>>>

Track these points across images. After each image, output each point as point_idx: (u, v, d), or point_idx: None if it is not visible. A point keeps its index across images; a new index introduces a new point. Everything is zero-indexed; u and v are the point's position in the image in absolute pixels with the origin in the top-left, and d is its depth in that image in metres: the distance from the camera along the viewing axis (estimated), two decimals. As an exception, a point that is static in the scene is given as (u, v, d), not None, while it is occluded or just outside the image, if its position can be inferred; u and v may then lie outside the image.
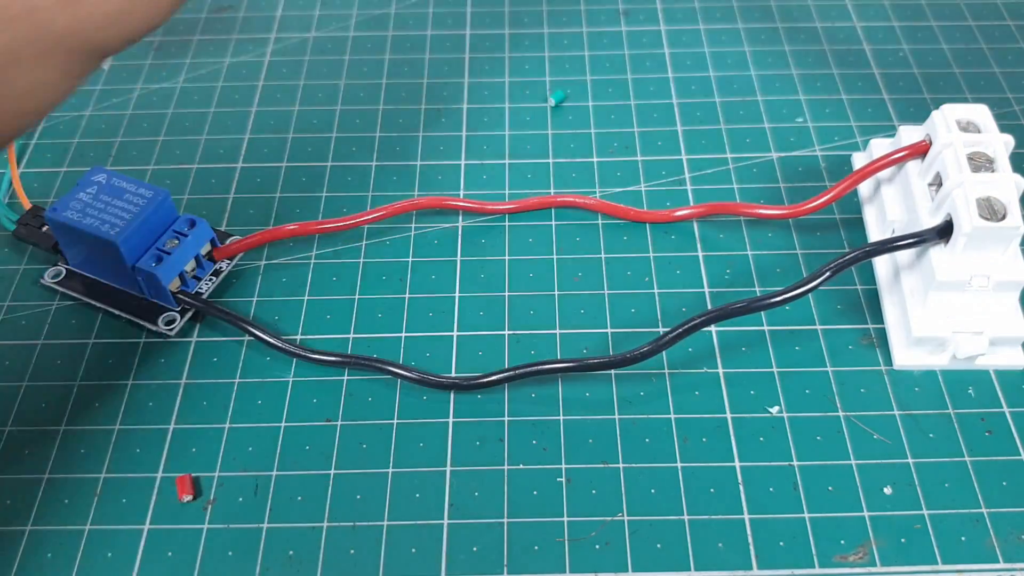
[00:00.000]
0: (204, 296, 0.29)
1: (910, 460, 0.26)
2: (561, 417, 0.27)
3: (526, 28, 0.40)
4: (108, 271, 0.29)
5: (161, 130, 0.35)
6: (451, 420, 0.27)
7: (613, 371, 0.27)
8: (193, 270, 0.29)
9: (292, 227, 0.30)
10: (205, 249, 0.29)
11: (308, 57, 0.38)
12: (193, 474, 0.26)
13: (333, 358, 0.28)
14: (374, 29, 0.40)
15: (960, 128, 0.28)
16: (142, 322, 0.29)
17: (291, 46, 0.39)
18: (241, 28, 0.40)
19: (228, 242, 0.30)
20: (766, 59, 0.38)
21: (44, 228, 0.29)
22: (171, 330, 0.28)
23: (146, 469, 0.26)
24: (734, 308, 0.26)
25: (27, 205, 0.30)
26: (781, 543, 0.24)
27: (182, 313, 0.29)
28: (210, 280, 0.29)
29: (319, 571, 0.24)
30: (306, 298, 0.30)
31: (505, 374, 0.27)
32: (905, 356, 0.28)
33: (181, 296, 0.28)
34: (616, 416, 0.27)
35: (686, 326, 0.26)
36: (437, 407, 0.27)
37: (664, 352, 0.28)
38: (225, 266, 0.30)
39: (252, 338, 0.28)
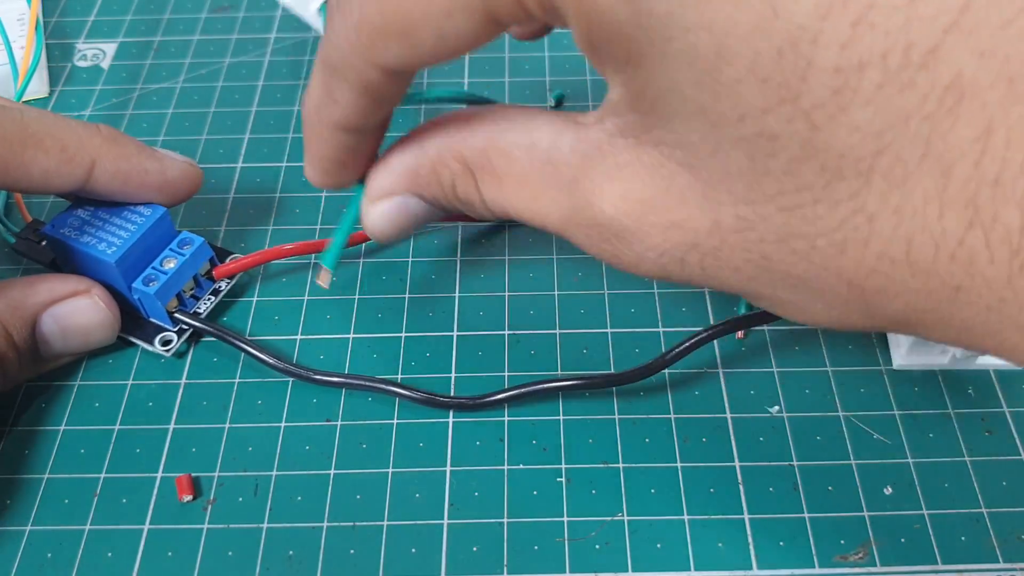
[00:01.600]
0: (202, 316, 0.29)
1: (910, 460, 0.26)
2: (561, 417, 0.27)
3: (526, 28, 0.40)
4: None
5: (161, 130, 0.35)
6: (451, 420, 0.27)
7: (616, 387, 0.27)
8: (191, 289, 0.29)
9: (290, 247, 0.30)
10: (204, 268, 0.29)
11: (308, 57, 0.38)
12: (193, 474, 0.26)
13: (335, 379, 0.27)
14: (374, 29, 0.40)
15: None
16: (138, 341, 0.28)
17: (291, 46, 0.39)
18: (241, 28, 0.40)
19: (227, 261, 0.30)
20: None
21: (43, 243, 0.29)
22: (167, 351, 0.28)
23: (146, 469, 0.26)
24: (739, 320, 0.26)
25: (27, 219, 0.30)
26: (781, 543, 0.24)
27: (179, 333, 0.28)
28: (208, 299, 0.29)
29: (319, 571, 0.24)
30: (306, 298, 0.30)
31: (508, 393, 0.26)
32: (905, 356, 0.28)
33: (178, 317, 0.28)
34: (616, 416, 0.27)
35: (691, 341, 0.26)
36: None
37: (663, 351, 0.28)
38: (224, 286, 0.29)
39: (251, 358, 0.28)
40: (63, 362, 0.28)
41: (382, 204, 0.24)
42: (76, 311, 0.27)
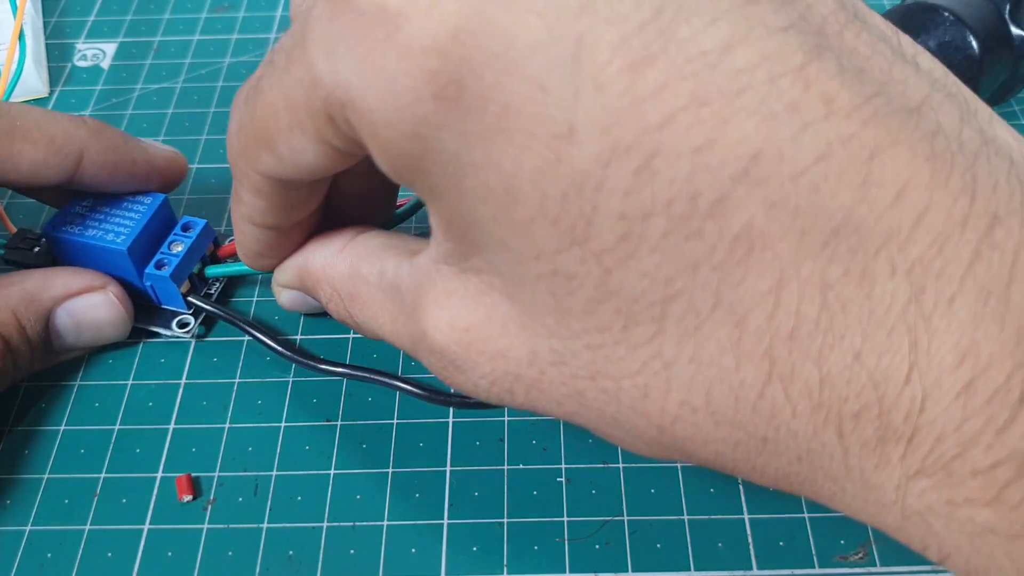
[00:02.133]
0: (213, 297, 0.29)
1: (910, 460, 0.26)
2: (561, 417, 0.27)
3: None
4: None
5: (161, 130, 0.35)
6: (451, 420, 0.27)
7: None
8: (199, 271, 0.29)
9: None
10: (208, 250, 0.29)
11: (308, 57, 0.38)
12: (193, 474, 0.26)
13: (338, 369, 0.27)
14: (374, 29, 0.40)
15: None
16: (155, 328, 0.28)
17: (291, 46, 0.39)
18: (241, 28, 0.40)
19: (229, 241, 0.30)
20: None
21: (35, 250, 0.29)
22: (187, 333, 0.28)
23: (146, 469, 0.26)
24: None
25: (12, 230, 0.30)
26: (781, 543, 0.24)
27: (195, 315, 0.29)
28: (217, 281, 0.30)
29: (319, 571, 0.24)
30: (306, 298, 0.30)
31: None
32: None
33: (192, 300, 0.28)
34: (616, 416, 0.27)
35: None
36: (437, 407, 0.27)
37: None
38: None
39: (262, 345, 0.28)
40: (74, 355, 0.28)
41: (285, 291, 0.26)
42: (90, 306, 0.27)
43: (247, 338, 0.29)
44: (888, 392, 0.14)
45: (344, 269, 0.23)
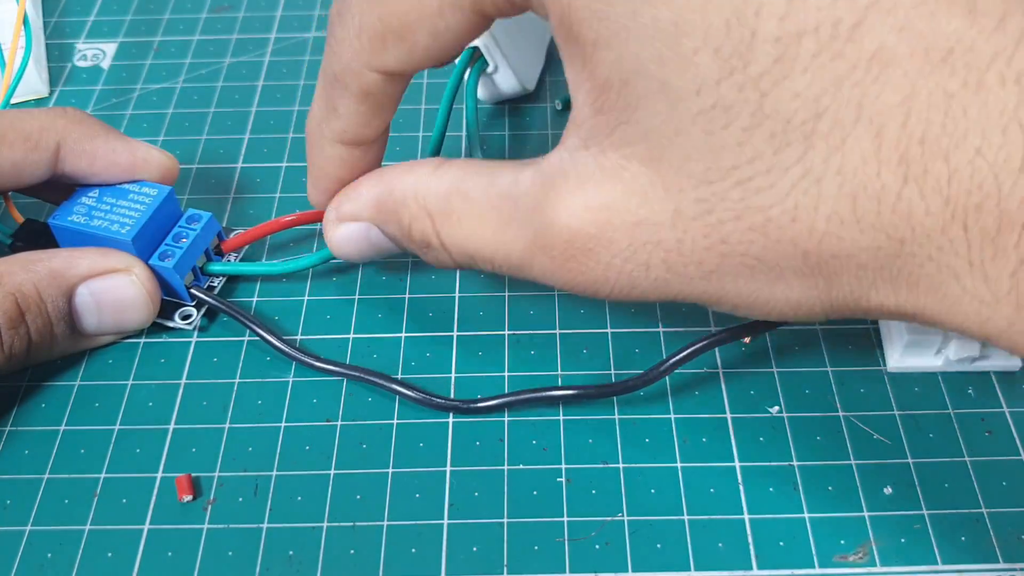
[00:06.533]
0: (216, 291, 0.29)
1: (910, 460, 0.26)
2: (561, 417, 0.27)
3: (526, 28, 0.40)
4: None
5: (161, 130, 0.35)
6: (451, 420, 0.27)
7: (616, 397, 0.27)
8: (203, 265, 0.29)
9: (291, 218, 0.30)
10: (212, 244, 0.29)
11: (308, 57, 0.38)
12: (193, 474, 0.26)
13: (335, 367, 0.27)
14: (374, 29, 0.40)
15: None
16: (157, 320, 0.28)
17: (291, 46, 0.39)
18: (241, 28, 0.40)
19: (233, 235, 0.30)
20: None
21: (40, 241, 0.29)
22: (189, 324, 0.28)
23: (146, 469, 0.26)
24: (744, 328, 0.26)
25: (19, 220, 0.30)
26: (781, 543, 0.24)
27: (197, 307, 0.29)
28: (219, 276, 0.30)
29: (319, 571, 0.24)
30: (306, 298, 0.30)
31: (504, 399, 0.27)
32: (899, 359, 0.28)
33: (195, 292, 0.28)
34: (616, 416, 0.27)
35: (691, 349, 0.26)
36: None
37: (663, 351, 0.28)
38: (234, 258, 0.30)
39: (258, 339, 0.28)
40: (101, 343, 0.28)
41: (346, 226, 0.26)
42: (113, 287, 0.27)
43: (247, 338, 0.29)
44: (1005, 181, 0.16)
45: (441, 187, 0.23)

<<<
>>>

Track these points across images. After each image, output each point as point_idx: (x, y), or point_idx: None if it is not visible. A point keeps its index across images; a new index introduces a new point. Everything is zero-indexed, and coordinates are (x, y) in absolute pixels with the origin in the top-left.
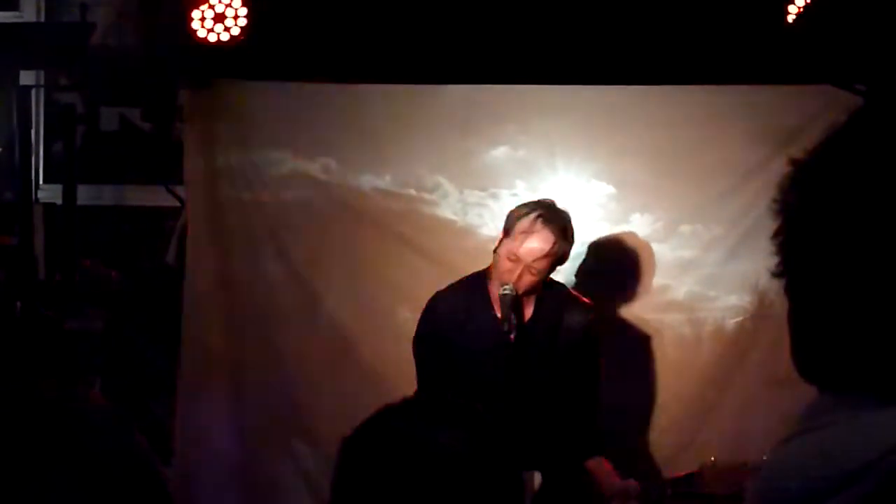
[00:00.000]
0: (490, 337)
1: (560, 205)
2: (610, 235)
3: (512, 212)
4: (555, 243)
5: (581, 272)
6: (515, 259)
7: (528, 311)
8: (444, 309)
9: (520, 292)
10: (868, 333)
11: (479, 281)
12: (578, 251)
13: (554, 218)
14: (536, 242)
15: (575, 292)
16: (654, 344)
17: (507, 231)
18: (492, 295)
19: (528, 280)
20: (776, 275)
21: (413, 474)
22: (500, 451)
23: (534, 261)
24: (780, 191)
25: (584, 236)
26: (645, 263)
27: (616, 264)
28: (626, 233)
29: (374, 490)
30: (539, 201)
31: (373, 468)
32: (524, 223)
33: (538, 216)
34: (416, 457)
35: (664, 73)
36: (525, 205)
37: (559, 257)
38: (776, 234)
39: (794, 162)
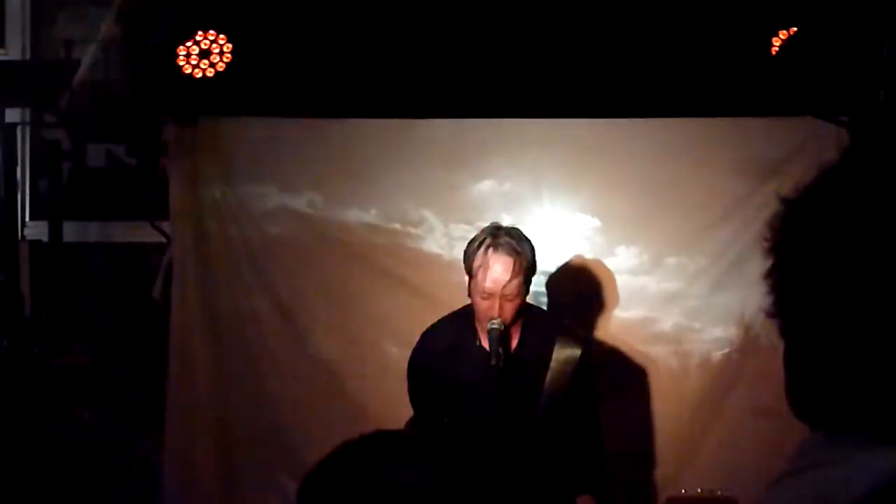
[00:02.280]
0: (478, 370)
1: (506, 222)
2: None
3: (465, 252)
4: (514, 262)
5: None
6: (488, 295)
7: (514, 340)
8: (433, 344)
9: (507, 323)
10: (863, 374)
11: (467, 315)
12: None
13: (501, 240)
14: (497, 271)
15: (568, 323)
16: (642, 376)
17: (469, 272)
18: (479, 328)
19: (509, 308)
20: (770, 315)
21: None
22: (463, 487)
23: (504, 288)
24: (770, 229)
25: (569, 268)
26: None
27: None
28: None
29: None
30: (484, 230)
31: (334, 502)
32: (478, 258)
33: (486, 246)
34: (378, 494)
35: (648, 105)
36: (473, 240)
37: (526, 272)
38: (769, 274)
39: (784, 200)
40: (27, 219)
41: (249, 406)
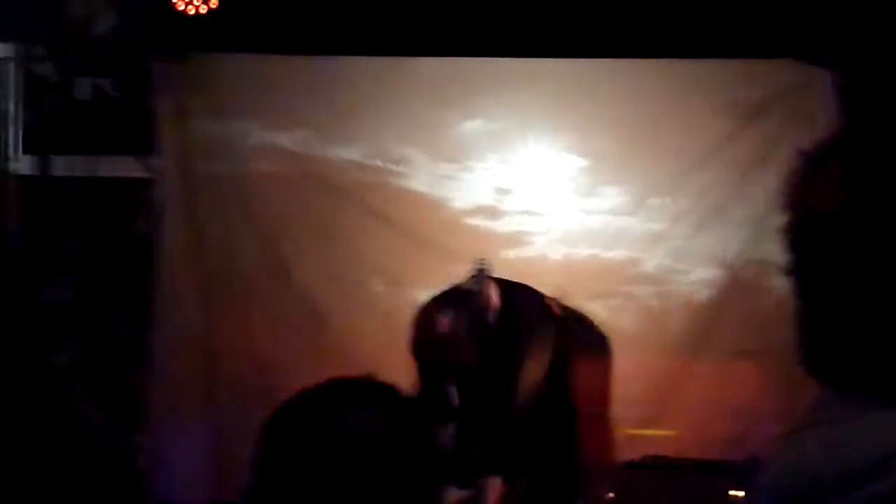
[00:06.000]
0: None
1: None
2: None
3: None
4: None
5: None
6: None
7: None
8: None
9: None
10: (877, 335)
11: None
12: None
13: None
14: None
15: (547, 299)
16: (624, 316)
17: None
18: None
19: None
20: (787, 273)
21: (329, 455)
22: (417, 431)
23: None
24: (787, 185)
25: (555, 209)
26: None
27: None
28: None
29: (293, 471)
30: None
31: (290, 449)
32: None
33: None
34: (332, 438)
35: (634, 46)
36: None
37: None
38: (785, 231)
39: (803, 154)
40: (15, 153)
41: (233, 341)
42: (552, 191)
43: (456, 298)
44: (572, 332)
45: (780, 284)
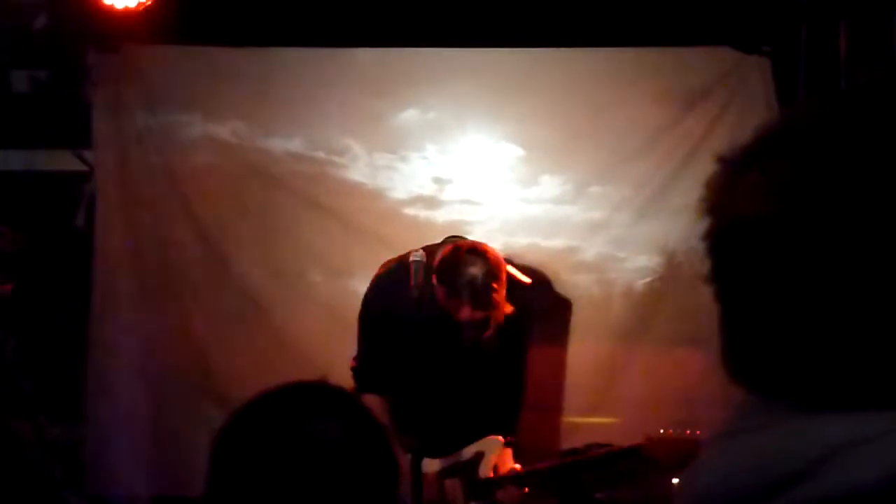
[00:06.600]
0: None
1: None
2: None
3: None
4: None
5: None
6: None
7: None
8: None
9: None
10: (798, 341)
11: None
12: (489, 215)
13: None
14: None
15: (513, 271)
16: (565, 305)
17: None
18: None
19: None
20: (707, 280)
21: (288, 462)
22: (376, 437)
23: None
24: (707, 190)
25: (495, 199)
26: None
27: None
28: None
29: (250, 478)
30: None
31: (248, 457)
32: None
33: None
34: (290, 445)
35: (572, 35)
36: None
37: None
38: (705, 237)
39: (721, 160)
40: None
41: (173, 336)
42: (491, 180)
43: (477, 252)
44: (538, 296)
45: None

<<<
>>>

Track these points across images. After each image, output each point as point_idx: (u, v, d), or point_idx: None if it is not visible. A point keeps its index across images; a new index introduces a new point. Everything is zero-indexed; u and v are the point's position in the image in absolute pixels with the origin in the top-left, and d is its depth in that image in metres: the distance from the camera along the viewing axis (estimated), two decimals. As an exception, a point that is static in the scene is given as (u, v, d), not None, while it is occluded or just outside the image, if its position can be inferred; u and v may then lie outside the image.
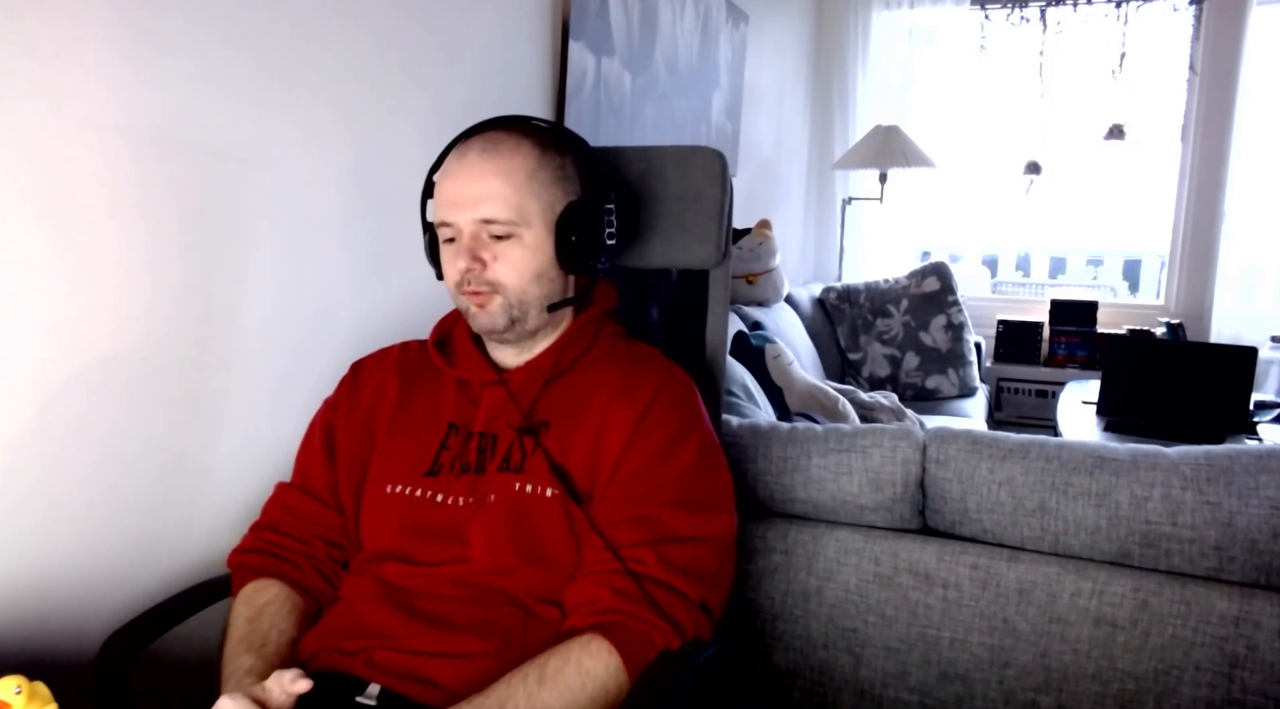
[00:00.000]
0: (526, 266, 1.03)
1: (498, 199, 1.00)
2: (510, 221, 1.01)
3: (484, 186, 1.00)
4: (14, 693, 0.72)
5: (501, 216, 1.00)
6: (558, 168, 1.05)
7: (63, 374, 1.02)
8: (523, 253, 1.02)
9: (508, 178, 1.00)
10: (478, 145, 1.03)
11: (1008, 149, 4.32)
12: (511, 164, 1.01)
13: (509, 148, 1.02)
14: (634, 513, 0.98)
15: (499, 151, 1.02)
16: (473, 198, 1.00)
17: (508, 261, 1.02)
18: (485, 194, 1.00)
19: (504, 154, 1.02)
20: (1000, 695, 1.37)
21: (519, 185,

<<<

→ **WORK ITEM**
Look above for the line with "24: (734, 308, 0.26)"; quote it and every line after it, stopping after the line with "42: (76, 311, 0.27)", exactly, with nothing added and without pictures.

→ **SOLUTION TO THIS EXERCISE**
24: (734, 308, 0.26)
25: (27, 205, 0.30)
26: (781, 543, 0.24)
27: (182, 313, 0.29)
28: (210, 280, 0.29)
29: (319, 571, 0.24)
30: (306, 298, 0.30)
31: (505, 374, 0.27)
32: (905, 356, 0.28)
33: (181, 296, 0.28)
34: (616, 416, 0.27)
35: (686, 326, 0.26)
36: (437, 407, 0.27)
37: (664, 352, 0.28)
38: (225, 266, 0.30)
39: (252, 338, 0.28)
[00:01.600]
0: (202, 316, 0.29)
1: (910, 460, 0.26)
2: (561, 417, 0.27)
3: (526, 28, 0.40)
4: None
5: (161, 130, 0.35)
6: (451, 420, 0.27)
7: (616, 387, 0.27)
8: (191, 289, 0.29)
9: (290, 247, 0.30)
10: (204, 268, 0.29)
11: (308, 57, 0.38)
12: (193, 474, 0.26)
13: (335, 379, 0.27)
14: (374, 29, 0.40)
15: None
16: (138, 341, 0.28)
17: (291, 46, 0.39)
18: (241, 28, 0.40)
19: (227, 261, 0.30)
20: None
21: (43, 243, 0.29)
22: (167, 351, 0.28)
23: (146, 469, 0.26)
24: (739, 320, 0.26)
25: (27, 219, 0.30)
26: (781, 543, 0.24)
27: (179, 333, 0.28)
28: (208, 299, 0.29)
29: (319, 571, 0.24)
30: (306, 298, 0.30)
31: (508, 393, 0.26)
32: (905, 356, 0.28)
33: (178, 317, 0.28)
34: (616, 416, 0.27)
35: (691, 341, 0.26)
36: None
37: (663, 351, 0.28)
38: (224, 286, 0.29)
39: (251, 358, 0.28)
40: (63, 362, 0.28)
41: (382, 204, 0.24)
42: (76, 311, 0.27)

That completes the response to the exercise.